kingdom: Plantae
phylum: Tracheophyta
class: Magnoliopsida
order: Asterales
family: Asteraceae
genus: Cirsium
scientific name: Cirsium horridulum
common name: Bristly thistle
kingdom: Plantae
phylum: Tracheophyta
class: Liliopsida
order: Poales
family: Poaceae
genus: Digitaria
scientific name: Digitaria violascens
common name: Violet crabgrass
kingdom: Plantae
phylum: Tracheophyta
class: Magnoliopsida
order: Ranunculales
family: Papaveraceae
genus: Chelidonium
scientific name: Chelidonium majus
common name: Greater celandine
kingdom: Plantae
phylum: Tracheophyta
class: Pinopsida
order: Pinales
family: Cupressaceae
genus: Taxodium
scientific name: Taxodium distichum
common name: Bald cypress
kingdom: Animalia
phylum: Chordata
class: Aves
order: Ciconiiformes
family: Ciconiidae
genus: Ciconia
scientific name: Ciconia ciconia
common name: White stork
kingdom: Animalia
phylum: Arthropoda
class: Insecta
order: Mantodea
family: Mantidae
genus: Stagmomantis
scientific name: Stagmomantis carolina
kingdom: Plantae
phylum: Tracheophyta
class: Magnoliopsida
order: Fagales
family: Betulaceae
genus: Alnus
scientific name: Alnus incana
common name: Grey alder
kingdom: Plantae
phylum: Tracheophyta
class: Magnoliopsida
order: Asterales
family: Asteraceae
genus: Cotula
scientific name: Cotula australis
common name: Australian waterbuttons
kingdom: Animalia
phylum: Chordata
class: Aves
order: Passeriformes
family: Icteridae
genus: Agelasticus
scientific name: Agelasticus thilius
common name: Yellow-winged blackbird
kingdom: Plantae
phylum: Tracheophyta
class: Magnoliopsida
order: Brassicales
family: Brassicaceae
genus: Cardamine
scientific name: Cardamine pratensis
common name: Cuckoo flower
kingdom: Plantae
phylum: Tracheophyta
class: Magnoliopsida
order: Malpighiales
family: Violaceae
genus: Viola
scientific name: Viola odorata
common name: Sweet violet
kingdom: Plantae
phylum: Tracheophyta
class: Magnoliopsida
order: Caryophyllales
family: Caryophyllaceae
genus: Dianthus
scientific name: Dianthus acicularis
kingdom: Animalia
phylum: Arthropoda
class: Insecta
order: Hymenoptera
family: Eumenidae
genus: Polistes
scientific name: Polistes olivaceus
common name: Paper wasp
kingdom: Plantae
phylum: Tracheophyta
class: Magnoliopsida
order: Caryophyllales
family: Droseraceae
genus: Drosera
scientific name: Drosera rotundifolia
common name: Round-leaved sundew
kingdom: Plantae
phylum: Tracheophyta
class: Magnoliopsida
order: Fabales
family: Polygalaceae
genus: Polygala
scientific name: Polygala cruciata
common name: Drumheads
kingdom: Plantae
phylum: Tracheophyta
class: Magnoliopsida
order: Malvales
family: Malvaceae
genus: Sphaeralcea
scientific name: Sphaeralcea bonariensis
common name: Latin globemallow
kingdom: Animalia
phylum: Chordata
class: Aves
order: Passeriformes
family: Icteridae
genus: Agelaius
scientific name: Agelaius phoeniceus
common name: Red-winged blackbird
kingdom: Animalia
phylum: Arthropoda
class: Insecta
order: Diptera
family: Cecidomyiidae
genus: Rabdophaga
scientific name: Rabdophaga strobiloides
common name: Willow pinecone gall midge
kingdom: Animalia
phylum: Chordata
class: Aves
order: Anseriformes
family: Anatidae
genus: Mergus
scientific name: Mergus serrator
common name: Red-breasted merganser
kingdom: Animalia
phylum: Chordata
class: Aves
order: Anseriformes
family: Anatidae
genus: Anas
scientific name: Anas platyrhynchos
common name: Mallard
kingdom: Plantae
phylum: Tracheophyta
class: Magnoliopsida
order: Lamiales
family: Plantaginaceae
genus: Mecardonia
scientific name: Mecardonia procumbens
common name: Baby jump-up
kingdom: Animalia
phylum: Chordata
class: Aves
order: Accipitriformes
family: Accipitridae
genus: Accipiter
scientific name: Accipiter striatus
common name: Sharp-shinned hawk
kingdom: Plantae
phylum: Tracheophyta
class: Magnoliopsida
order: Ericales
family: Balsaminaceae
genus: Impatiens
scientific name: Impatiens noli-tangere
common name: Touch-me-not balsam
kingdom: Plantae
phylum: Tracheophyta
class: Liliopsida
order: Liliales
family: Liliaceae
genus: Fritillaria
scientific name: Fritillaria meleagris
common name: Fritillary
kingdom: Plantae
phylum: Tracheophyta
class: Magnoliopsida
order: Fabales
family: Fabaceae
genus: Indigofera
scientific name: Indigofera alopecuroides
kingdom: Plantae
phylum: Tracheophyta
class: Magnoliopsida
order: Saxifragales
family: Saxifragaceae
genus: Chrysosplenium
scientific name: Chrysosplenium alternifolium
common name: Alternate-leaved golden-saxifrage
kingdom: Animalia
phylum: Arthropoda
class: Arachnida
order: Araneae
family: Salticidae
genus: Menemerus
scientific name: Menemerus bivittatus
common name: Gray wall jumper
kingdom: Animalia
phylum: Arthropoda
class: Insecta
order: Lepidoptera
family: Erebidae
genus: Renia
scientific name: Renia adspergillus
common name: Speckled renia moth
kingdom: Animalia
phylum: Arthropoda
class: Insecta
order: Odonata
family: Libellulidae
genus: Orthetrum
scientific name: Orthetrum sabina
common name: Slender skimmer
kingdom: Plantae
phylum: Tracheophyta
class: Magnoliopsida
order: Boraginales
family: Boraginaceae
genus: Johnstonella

◆ **Exercise brief**
Update all of the records above by changing every "common name" to "vernacular name". Give the lines again with nothing else altered.

◆ **Result**
kingdom: Plantae
phylum: Tracheophyta
class: Magnoliopsida
order: Asterales
family: Asteraceae
genus: Cirsium
scientific name: Cirsium horridulum
vernacular name: Bristly thistle
kingdom: Plantae
phylum: Tracheophyta
class: Liliopsida
order: Poales
family: Poaceae
genus: Digitaria
scientific name: Digitaria violascens
vernacular name: Violet crabgrass
kingdom: Plantae
phylum: Tracheophyta
class: Magnoliopsida
order: Ranunculales
family: Papaveraceae
genus: Chelidonium
scientific name: Chelidonium majus
vernacular name: Greater celandine
kingdom: Plantae
phylum: Tracheophyta
class: Pinopsida
order: Pinales
family: Cupressaceae
genus: Taxodium
scientific name: Taxodium distichum
vernacular name: Bald cypress
kingdom: Animalia
phylum: Chordata
class: Aves
order: Ciconiiformes
family: Ciconiidae
genus: Ciconia
scientific name: Ciconia ciconia
vernacular name: White stork
kingdom: Animalia
phylum: Arthropoda
class: Insecta
order: Mantodea
family: Mantidae
genus: Stagmomantis
scientific name: Stagmomantis carolina
kingdom: Plantae
phylum: Tracheophyta
class: Magnoliopsida
order: Fagales
family: Betulaceae
genus: Alnus
scientific name: Alnus incana
vernacular name: Grey alder
kingdom: Plantae
phylum: Tracheophyta
class: Magnoliopsida
order: Asterales
family: Asteraceae
genus: Cotula
scientific name: Cotula australis
vernacular name: Australian waterbuttons
kingdom: Animalia
phylum: Chordata
class: Aves
order: Passeriformes
family: Icteridae
genus: Agelasticus
scientific name: Agelasticus thilius
vernacular name: Yellow-winged blackbird
kingdom: Plantae
phylum: Tracheophyta
class: Magnoliopsida
order: Brassicales
family: Brassicaceae
genus: Cardamine
scientific name: Cardamine pratensis
vernacular name: Cuckoo flower
kingdom: Plantae
phylum: Tracheophyta
class: Magnoliopsida
order: Malpighiales
family: Violaceae
genus: Viola
scientific name: Viola odorata
vernacular name: Sweet violet
kingdom: Plantae
phylum: Tracheophyta
class: Magnoliopsida
order: Caryophyllales
family: Caryophyllaceae
genus: Dianthus
scientific name: Dianthus acicularis
kingdom: Animalia
phylum: Arthropoda
class: Insecta
order: Hymenoptera
family: Eumenidae
genus: Polistes
scientific name: Polistes olivaceus
vernacular name: Paper wasp
kingdom: Plantae
phylum: Tracheophyta
class: Magnoliopsida
order: Caryophyllales
family: Droseraceae
genus: Drosera
scientific name: Drosera rotundifolia
vernacular name: Round-leaved sundew
kingdom: Plantae
phylum: Tracheophyta
class: Magnoliopsida
order: Fabales
family: Polygalaceae
genus: Polygala
scientific name: Polygala cruciata
vernacular name: Drumheads
kingdom: Plantae
phylum: Tracheophyta
class: Magnoliopsida
order: Malvales
family: Malvaceae
genus: Sphaeralcea
scientific name: Sphaeralcea bonariensis
vernacular name: Latin globemallow
kingdom: Animalia
phylum: Chordata
class: Aves
order: Passeriformes
family: Icteridae
genus: Agelaius
scientific name: Agelaius phoeniceus
vernacular name: Red-winged blackbird
kingdom: Animalia
phylum: Arthropoda
class: Insecta
order: Diptera
family: Cecidomyiidae
genus: Rabdophaga
scientific name: Rabdophaga strobiloides
vernacular name: Willow pinecone gall midge
kingdom: Animalia
phylum: Chordata
class: Aves
order: Anseriformes
family: Anatidae
genus: Mergus
scientific name: Mergus serrator
vernacular name: Red-breasted merganser
kingdom: Animalia
phylum: Chordata
class: Aves
order: Anseriformes
family: Anatidae
genus: Anas
scientific name: Anas platyrhynchos
vernacular name: Mallard
kingdom: Plantae
phylum: Tracheophyta
class: Magnoliopsida
order: Lamiales
family: Plantaginaceae
genus: Mecardonia
scientific name: Mecardonia procumbens
vernacular name: Baby jump-up
kingdom: Animalia
phylum: Chordata
class: Aves
order: Accipitriformes
family: Accipitridae
genus: Accipiter
scientific name: Accipiter striatus
vernacular name: Sharp-shinned hawk
kingdom: Plantae
phylum: Tracheophyta
class: Magnoliopsida
order: Ericales
family: Balsaminaceae
genus: Impatiens
scientific name: Impatiens noli-tangere
vernacular name: Touch-me-not balsam
kingdom: Plantae
phylum: Tracheophyta
class: Liliopsida
order: Liliales
family: Liliaceae
genus: Fritillaria
scientific name: Fritillaria meleagris
vernacular name: Fritillary
kingdom: Plantae
phylum: Tracheophyta
class: Magnoliopsida
order: Fabales
family: Fabaceae
genus: Indigofera
scientific name: Indigofera alopecuroides
kingdom: Plantae
phylum: Tracheophyta
class: Magnoliopsida
order: Saxifragales
family: Saxifragaceae
genus: Chrysosplenium
scientific name: Chrysosplenium alternifolium
vernacular name: Alternate-leaved golden-saxifrage
kingdom: Animalia
phylum: Arthropoda
class: Arachnida
order: Araneae
family: Salticidae
genus: Menemerus
scientific name: Menemerus bivittatus
vernacular name: Gray wall jumper
kingdom: Animalia
phylum: Arthropoda
class: Insecta
order: Lepidoptera
family: Erebidae
genus: Renia
scientific name: Renia adspergillus
vernacular name: Speckled renia moth
kingdom: Animalia
phylum: Arthropoda
class: Insecta
order: Odonata
family: Libellulidae
genus: Orthetrum
scientific name: Orthetrum sabina
vernacular name: Slender skimmer
kingdom: Plantae
phylum: Tracheophyta
class: Magnoliopsida
order: Boraginales
family: Boraginaceae
genus: Johnstonella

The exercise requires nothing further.